TRY IT: All lines from the entries below that contain the string "nous" should be copied out.

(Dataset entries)
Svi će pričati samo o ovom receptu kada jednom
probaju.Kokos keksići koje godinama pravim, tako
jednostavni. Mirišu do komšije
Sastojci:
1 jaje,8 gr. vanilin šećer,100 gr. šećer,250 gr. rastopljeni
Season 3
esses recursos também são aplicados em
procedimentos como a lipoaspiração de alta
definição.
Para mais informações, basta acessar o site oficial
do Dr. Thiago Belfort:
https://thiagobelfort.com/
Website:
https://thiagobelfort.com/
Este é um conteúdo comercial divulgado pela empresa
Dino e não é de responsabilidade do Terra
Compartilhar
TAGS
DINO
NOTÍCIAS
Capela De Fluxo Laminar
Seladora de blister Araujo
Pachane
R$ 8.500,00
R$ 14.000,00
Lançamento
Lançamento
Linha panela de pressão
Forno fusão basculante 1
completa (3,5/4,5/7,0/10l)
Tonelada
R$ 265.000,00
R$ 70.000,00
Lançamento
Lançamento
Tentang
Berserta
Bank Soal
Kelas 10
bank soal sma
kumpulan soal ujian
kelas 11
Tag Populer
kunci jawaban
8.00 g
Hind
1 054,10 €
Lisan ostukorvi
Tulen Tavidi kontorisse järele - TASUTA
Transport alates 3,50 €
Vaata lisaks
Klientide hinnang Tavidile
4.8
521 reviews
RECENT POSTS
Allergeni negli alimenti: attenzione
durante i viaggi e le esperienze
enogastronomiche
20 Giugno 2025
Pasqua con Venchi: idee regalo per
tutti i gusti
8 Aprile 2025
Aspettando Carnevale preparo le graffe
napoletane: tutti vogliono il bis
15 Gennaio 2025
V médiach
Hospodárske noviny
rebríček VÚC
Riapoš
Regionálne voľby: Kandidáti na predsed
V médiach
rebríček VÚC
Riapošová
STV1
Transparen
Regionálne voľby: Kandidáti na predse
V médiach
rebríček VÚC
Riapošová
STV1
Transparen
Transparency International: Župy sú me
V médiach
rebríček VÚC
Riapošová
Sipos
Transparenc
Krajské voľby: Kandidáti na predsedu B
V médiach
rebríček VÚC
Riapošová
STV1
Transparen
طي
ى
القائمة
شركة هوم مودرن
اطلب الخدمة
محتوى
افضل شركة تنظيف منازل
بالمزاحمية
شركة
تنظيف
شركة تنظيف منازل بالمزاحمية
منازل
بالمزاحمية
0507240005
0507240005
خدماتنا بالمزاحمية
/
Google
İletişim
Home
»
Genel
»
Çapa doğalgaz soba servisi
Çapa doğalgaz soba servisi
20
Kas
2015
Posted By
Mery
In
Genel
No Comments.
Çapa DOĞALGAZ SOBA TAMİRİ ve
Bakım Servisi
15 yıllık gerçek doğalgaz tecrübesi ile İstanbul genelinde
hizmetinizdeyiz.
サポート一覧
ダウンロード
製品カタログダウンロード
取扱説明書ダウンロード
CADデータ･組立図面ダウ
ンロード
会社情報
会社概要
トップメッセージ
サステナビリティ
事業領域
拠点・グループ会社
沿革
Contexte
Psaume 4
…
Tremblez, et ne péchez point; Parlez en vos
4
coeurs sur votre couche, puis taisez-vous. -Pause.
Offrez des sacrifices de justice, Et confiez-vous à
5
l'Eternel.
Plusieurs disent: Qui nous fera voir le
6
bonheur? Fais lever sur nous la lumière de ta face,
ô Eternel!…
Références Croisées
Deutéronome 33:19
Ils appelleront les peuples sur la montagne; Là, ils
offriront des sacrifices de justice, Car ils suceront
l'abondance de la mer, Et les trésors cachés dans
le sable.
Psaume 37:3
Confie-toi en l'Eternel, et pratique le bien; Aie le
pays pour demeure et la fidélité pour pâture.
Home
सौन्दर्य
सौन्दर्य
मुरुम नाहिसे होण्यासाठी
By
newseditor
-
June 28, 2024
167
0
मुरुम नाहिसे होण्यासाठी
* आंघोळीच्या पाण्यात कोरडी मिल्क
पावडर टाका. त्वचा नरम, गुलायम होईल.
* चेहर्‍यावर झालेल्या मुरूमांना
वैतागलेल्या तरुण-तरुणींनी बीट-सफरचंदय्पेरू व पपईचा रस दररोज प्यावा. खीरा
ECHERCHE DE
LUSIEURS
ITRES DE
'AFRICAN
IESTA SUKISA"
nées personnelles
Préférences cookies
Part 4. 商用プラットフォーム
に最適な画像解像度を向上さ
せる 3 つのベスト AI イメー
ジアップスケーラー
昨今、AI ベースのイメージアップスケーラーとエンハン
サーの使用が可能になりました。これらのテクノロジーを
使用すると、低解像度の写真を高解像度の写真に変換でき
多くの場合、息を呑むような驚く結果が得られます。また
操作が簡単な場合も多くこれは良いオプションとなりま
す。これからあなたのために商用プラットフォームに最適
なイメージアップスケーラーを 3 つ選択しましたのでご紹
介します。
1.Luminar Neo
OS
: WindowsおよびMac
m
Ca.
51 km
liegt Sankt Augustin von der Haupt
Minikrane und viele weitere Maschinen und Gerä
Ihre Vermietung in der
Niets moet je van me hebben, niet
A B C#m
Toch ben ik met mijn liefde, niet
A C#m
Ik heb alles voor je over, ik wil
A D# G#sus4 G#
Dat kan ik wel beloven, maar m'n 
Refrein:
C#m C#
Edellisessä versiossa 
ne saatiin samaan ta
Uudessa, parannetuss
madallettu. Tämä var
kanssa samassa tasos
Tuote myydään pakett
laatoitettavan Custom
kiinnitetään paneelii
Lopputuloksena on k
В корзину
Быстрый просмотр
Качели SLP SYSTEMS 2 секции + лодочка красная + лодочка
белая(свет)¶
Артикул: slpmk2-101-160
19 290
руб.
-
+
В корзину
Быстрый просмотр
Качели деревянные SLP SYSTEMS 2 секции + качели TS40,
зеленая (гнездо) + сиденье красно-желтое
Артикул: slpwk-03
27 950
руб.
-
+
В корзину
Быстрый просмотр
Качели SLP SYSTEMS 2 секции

TASK SOLUTION:
Plusieurs disent: Qui nous fera voir le
bonheur? Fais lever sur nous la lumière de ta face,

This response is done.